Ogni domenica si continua a segare, tagliare, sfoltire, sfrondare, accatastare, triturare, sudare ma anche imprecare finchè quanto programmato da ristrutturare sia tutto ben evidente e si abbia la possibilità di ammirare a 360° le bellezze del panorama all’orizzonte.
Contemporaneamente alcuni avviano le fasi più faticose di tutta l’opera. Con badili, picconi carriole e mani asportano tutto il materiale caduto all’interno delle caverne e quello franato dentro le trincee fino a riempierle completamente.
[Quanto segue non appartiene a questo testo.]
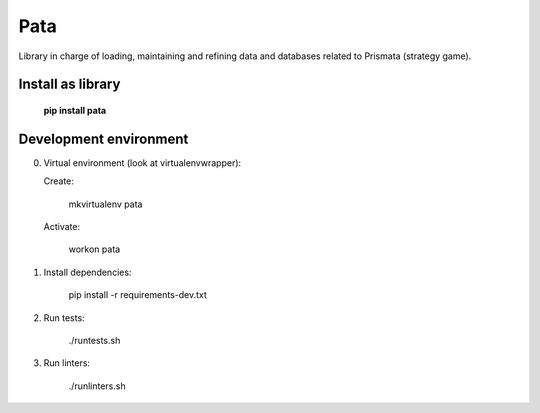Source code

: Pata
====

Library in charge of loading, maintaining and refining data and databases related to Prismata (strategy game).

Install as library
--------------------

    **pip install pata**

Development environment
-----------------------

0. Virtual environment (look at virtualenvwrapper):

   Create:

    mkvirtualenv pata

   Activate:

    workon pata

1. Install dependencies:

    pip install -r requirements-dev.txt

2. Run tests:

    ./runtests.sh

3. Run linters:

    ./runlinters.sh
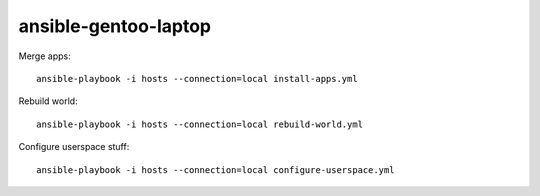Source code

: ansible-gentoo-laptop
=====================

Merge apps::

    ansible-playbook -i hosts --connection=local install-apps.yml

Rebuild world::

    ansible-playbook -i hosts --connection=local rebuild-world.yml

Configure userspace stuff::

    ansible-playbook -i hosts --connection=local configure-userspace.yml
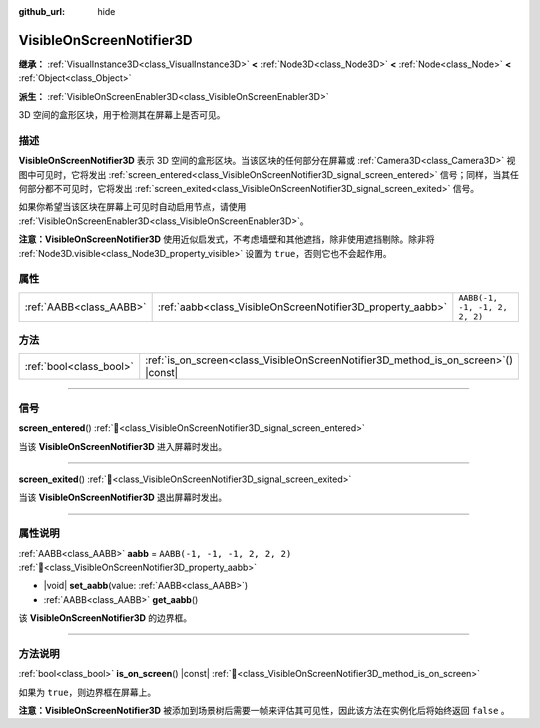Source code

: :github_url: hide

.. DO NOT EDIT THIS FILE!!!
.. Generated automatically from Godot engine sources.
.. Generator: https://github.com/godotengine/godot/tree/4.3/doc/tools/make_rst.py.
.. XML source: https://github.com/godotengine/godot/tree/4.3/doc/classes/VisibleOnScreenNotifier3D.xml.

.. _class_VisibleOnScreenNotifier3D:

VisibleOnScreenNotifier3D
=========================

**继承：** :ref:`VisualInstance3D<class_VisualInstance3D>` **<** :ref:`Node3D<class_Node3D>` **<** :ref:`Node<class_Node>` **<** :ref:`Object<class_Object>`

**派生：** :ref:`VisibleOnScreenEnabler3D<class_VisibleOnScreenEnabler3D>`

3D 空间的盒形区块，用于检测其在屏幕上是否可见。

.. rst-class:: classref-introduction-group

描述
----

**VisibleOnScreenNotifier3D** 表示 3D 空间的盒形区块。当该区块的任何部分在屏幕或 :ref:`Camera3D<class_Camera3D>` 视图中可见时，它将发出 :ref:`screen_entered<class_VisibleOnScreenNotifier3D_signal_screen_entered>` 信号；同样，当其任何部分都不可见时，它将发出 :ref:`screen_exited<class_VisibleOnScreenNotifier3D_signal_screen_exited>` 信号。

如果你希望当该区块在屏幕上可见时自动启用节点，请使用 :ref:`VisibleOnScreenEnabler3D<class_VisibleOnScreenEnabler3D>`\ 。

\ **注意：**\ **VisibleOnScreenNotifier3D** 使用近似启发式，不考虑墙壁和其他遮挡，除非使用遮挡剔除。除非将 :ref:`Node3D.visible<class_Node3D_property_visible>` 设置为 ``true``\ ，否则它也不会起作用。

.. rst-class:: classref-reftable-group

属性
----

.. table::
   :widths: auto

   +-------------------------+------------------------------------------------------------+-------------------------------+
   | :ref:`AABB<class_AABB>` | :ref:`aabb<class_VisibleOnScreenNotifier3D_property_aabb>` | ``AABB(-1, -1, -1, 2, 2, 2)`` |
   +-------------------------+------------------------------------------------------------+-------------------------------+

.. rst-class:: classref-reftable-group

方法
----

.. table::
   :widths: auto

   +-------------------------+----------------------------------------------------------------------------------------+
   | :ref:`bool<class_bool>` | :ref:`is_on_screen<class_VisibleOnScreenNotifier3D_method_is_on_screen>`\ (\ ) |const| |
   +-------------------------+----------------------------------------------------------------------------------------+

.. rst-class:: classref-section-separator

----

.. rst-class:: classref-descriptions-group

信号
----

.. _class_VisibleOnScreenNotifier3D_signal_screen_entered:

.. rst-class:: classref-signal

**screen_entered**\ (\ ) :ref:`🔗<class_VisibleOnScreenNotifier3D_signal_screen_entered>`

当该 **VisibleOnScreenNotifier3D** 进入屏幕时发出。

.. rst-class:: classref-item-separator

----

.. _class_VisibleOnScreenNotifier3D_signal_screen_exited:

.. rst-class:: classref-signal

**screen_exited**\ (\ ) :ref:`🔗<class_VisibleOnScreenNotifier3D_signal_screen_exited>`

当该 **VisibleOnScreenNotifier3D** 退出屏幕时发出。

.. rst-class:: classref-section-separator

----

.. rst-class:: classref-descriptions-group

属性说明
--------

.. _class_VisibleOnScreenNotifier3D_property_aabb:

.. rst-class:: classref-property

:ref:`AABB<class_AABB>` **aabb** = ``AABB(-1, -1, -1, 2, 2, 2)`` :ref:`🔗<class_VisibleOnScreenNotifier3D_property_aabb>`

.. rst-class:: classref-property-setget

- |void| **set_aabb**\ (\ value\: :ref:`AABB<class_AABB>`\ )
- :ref:`AABB<class_AABB>` **get_aabb**\ (\ )

该 **VisibleOnScreenNotifier3D** 的边界框。

.. rst-class:: classref-section-separator

----

.. rst-class:: classref-descriptions-group

方法说明
--------

.. _class_VisibleOnScreenNotifier3D_method_is_on_screen:

.. rst-class:: classref-method

:ref:`bool<class_bool>` **is_on_screen**\ (\ ) |const| :ref:`🔗<class_VisibleOnScreenNotifier3D_method_is_on_screen>`

如果为 ``true``\ ，则边界框在屏幕上。

\ **注意：**\ **VisibleOnScreenNotifier3D** 被添加到场景树后需要一帧来评估其可见性，因此该方法在实例化后将始终返回 ``false`` 。

.. |virtual| replace:: :abbr:`virtual (本方法通常需要用户覆盖才能生效。)`
.. |const| replace:: :abbr:`const (本方法无副作用，不会修改该实例的任何成员变量。)`
.. |vararg| replace:: :abbr:`vararg (本方法除了能接受在此处描述的参数外，还能够继续接受任意数量的参数。)`
.. |constructor| replace:: :abbr:`constructor (本方法用于构造某个类型。)`
.. |static| replace:: :abbr:`static (调用本方法无需实例，可直接使用类名进行调用。)`
.. |operator| replace:: :abbr:`operator (本方法描述的是使用本类型作为左操作数的有效运算符。)`
.. |bitfield| replace:: :abbr:`BitField (这个值是由下列位标志构成位掩码的整数。)`
.. |void| replace:: :abbr:`void (无返回值。)`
Sovente si trovano dei reperti.
(Materiale di recupero)
Poche cose sfuggite ai ricuperanti, come schegge di bomba, una o due bombe inesplose, cartucce, caricatori, resti di attrezzi da lavoro, utensili da cucina e tanti barattoli per viveri cui si da solo importanza ai fini della catalogazione.
Quello che però attira maggiormente l’attenzione è per quanto resta degli oggetti personali di soldati e ufficiali, quali frammenti di bicchieri e brocche finemente lavorate, cocci di piattini e tazzine da caffè istoriate, resti di pipe col fornello in ceramica recante l’effigie di un principe regnante, montature di occhiali da vista, resti di armoniche a bocca.
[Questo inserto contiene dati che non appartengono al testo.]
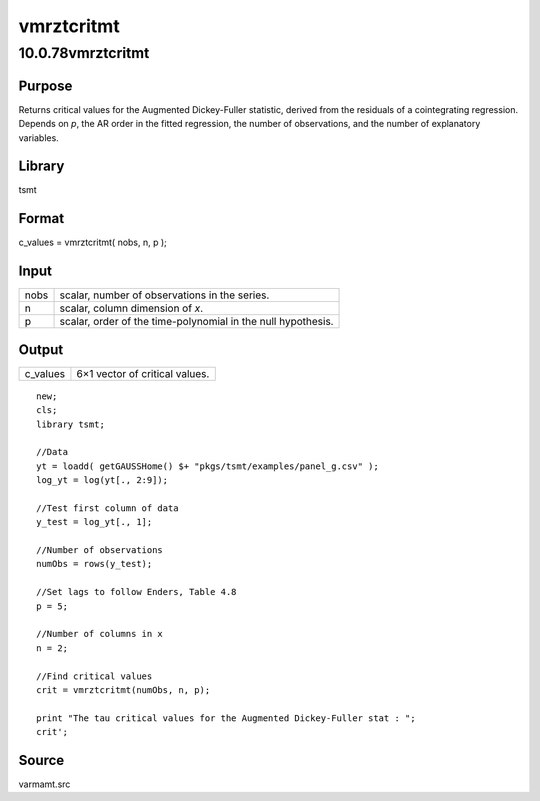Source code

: ===========
vmrztcritmt
===========

10.0.78vmrztcritmt
==================

Purpose
-------

.. container::
   :name: Purpose

   Returns |image1| critical values for the Augmented Dickey-Fuller
   statistic, derived from the residuals of a cointegrating regression.
   Depends on *p*, the AR order in the fitted regression, the number of
   observations, and the number of explanatory variables.

Library
-------

.. container:: gfunc
   :name: Library

   tsmt

Format
------

.. container::
   :name: Format

   c_values = vmrztcritmt( nobs, n, p );

Input
-----

.. container::
   :name: Input

   ==== ============================================================
   nobs scalar, number of observations in the series.
   n    scalar, column dimension of *x*.
   p    scalar, order of the time-polynomial in the null hypothesis.
   ==== ============================================================

Output
------

.. container::
   :name: Output

   ======== ==============================
   c_values 6×1 vector of critical values.
   ======== ==============================

.. container::
   :name: Example

   ::

      new;
      cls;
      library tsmt;

      //Data
      yt = loadd( getGAUSSHome() $+ "pkgs/tsmt/examples/panel_g.csv" );
      log_yt = log(yt[., 2:9]);

      //Test first column of data
      y_test = log_yt[., 1]; 

      //Number of observations
      numObs = rows(y_test);

      //Set lags to follow Enders, Table 4.8
      p = 5;

      //Number of columns in x
      n = 2;

      //Find critical values
      crit = vmrztcritmt(numObs, n, p);

      print "The tau critical values for the Augmented Dickey-Fuller stat : ";
      crit';

Source
------

.. container:: gfunc
   :name: Source

   varmamt.src

.. |image1| image:: _static/images/Equation743.svg
   :class: mcReset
Questi creano il pretesto per sospendere per un attimo la fatica e soffermarsi a riflettere su quelle relique e andare con pensiero a quegli sfortunati ragazzi, ai quali forse lo scoppio di una granata nemica ha spento improvvisamente la vita senza nemmeno la gioia di un’ultima fumata, di una suonata in compagnia oppure della lettura di un tanto atteso scritto dei propri cari o dell’amata.
(Lattine e cocci di vetro recuperati)
Quanti saranno stati i ragazzi rimasti sepolti da queste pietre che con immane fatica avevano sistemato a loro baluardo, schiacciati dall’impietosa legge della guerra? A quante sofferenze, patimenti, tribolazioni, dolori avranno assistito questi luoghi? Queste e mille domande vengono spontanee nei momenti di pausa.
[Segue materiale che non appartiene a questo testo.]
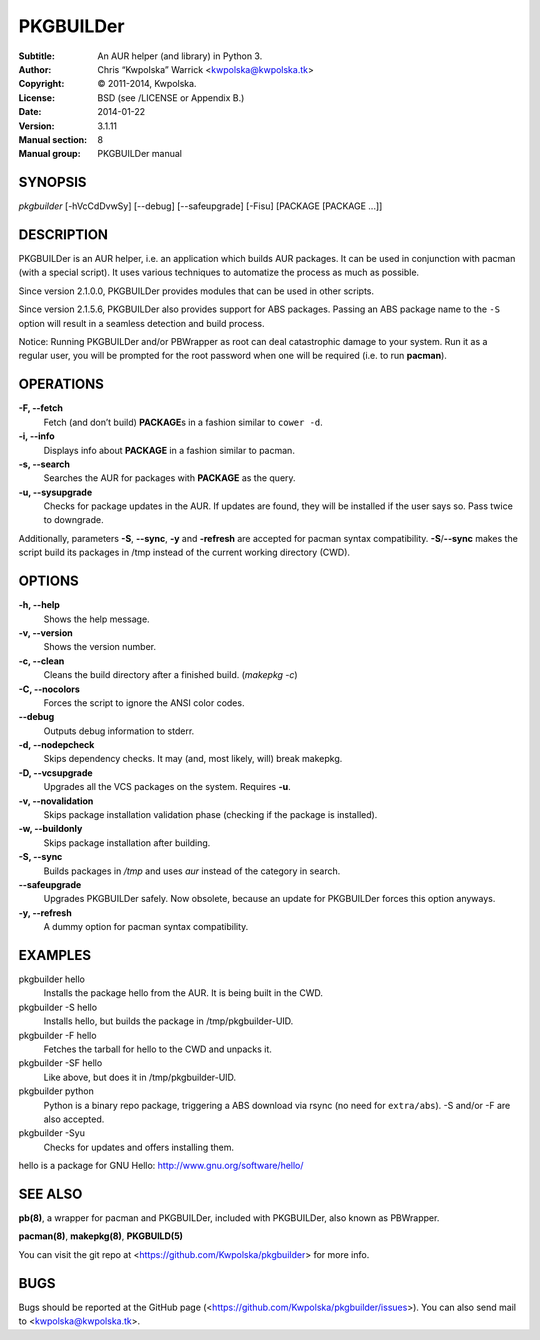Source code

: ==========
PKGBUILDer
==========

:Subtitle: An AUR helper (and library) in Python 3.
:Author: Chris “Kwpolska” Warrick <kwpolska@kwpolska.tk>
:Copyright: © 2011-2014, Kwpolska.
:License: BSD (see /LICENSE or Appendix B.)
:Date: 2014-01-22
:Version: 3.1.11
:Manual section: 8
:Manual group: PKGBUILDer manual

SYNOPSIS
========

*pkgbuilder* [-hVcCdDvwSy] [--debug] [--safeupgrade] [-Fisu] [PACKAGE [PACKAGE ...]]

DESCRIPTION
===========

PKGBUILDer is an AUR helper, i.e. an application which builds AUR
packages.  It can be used in conjunction with pacman (with a special
script).  It uses various techniques to automatize the process as
much as possible.

Since version 2.1.0.0, PKGBUILDer provides modules that can be used in
other scripts.

Since version 2.1.5.6, PKGBUILDer also provides support for ABS packages.
Passing an ABS package name to the ``-S`` option will result in a seamless
detection and build process.

Notice: Running PKGBUILDer and/or PBWrapper as root can deal catastrophic
damage to your system.  Run it as a regular user, you will be prompted for
the root password when one will be required (i.e. to run **pacman**).

OPERATIONS
==========

**-F, --fetch**
    Fetch (and don’t build) **PACKAGE**\s in a fashion similar to
    ``cower -d``.

**-i, --info**
    Displays info about **PACKAGE** in a fashion similar to pacman.

**-s, --search**
    Searches the AUR for packages with **PACKAGE** as the query.

**-u, --sysupgrade**
    Checks for package updates in the AUR.  If updates are found,
    they will be installed if the user says so.  Pass twice to downgrade.

Additionally, parameters **-S**, **--sync**, **-y** and **-refresh**
are accepted for pacman syntax compatibility. **-S**/**--sync**
makes the script build its packages in /tmp instead of the current
working directory (CWD).

OPTIONS
=======

**-h, --help**
    Shows the help message.

**-v, --version**
    Shows the version number.

**-c, --clean**
    Cleans the build directory after a finished build. (*makepkg -c*)

**-C, --nocolors**
    Forces the script to ignore the ANSI color codes.

**--debug**
    Outputs debug information to stderr.

**-d, --nodepcheck**
    Skips dependency checks.  It may (and, most likely, will)
    break makepkg.

**-D, --vcsupgrade**
    Upgrades all the VCS packages on the system.  Requires **-u**.

**-v, --novalidation**
    Skips package installation validation phase (checking
    if the package is installed).

**-w, --buildonly**
    Skips package installation after building.

**-S, --sync**
    Builds packages in */tmp* and uses *aur* instead of the category in search.

**--safeupgrade**
    Upgrades PKGBUILDer safely.  Now obsolete, because an update for PKGBUILDer
    forces this option anyways.

**-y, --refresh**
    A dummy option for pacman syntax compatibility.

EXAMPLES
========

pkgbuilder hello
    Installs the package hello from the AUR.  It is being built in
    the CWD.

pkgbuilder -S hello
    Installs hello, but builds the package in /tmp/pkgbuilder-UID.

pkgbuilder -F hello
    Fetches the tarball for hello to the CWD and unpacks it.

pkgbuilder -SF hello
    Like above, but does it in /tmp/pkgbuilder-UID.

pkgbuilder python
    Python is a binary repo package, triggering a ABS download via rsync (no
    need for ``extra/abs``).  -S and/or -F are also accepted.

pkgbuilder -Syu
    Checks for updates and offers installing them.

hello is a package for GNU Hello: http://www.gnu.org/software/hello/

SEE ALSO
========
**pb(8)**, a wrapper for pacman and PKGBUILDer, included with PKGBUILDer, also
known as PBWrapper.

**pacman(8)**, **makepkg(8)**, **PKGBUILD(5)**

You can visit the git repo at <https://github.com/Kwpolska/pkgbuilder>
for more info.

BUGS
====
Bugs should be reported at the GitHub page
(<https://github.com/Kwpolska/pkgbuilder/issues>).  You can also
send mail to <kwpolska@kwpolska.tk>.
Poi, con questi interrogativi, si riattacca nuovamente a tagliare, scavare, ripristinare, sudare sacramentando contro l’avvento destino di quei martiri travolti dalla sciagura. Ed è in questa situazione di comune fatica fisica e sofferenza dell’animo che nascono o si rinsaldano le vere amicizie.
E così che continua per anni. Molti abbandonano altri si uniscono. Fra i nuovi, oltre agli Alpini ci sono amici, studenti, scolari, nuclei di altre associazioni, estimatori che per qualche domenica si rimboccano le maniche e si stancano di buon grado.
Notevole contributo sia manuale che storico arriva da impareggiabile gruppo di amici Altoatesini, guidati da Oswald Mederle, scrupolosamente documentato sulle vicende d’epoca della zona, con Bruno Dorigatti, Alexander Schwabl e altri, che dotati di muscoli vigorosi lasciano nella zona un segno tangibile del loro operato.
Con l’ausilio di tutti sono ripristinati camminamenti e trincee che in parte riacquistano il loro aspetto primitivo. Si rendono visitabili le postazioni per armi leggere e pesanti, la fuciliera, le caverne che furono scavate nella roccia e destinate a depositi, ricoveri o postazioni d’artiglieria, si dissotterra e si rende palese il complesso delle cucine con i fabbricati annessi, lavoro quest’ultimo che basterebbe ad appagare di tutte le fatiche profuse per la singolarità del rinvenimento.
Si provvede allo sgombrare dai detriti il basamento del potente generatore che alimentava di corrente elettrica tutto il caposaldo, l’adiacente cisterna per l’acqua, si sgomberò dai mastodontici massi e dai detriti la grande postazione per cannoni che a suo tempo era stata minata e fatta brillare non si sa da chi.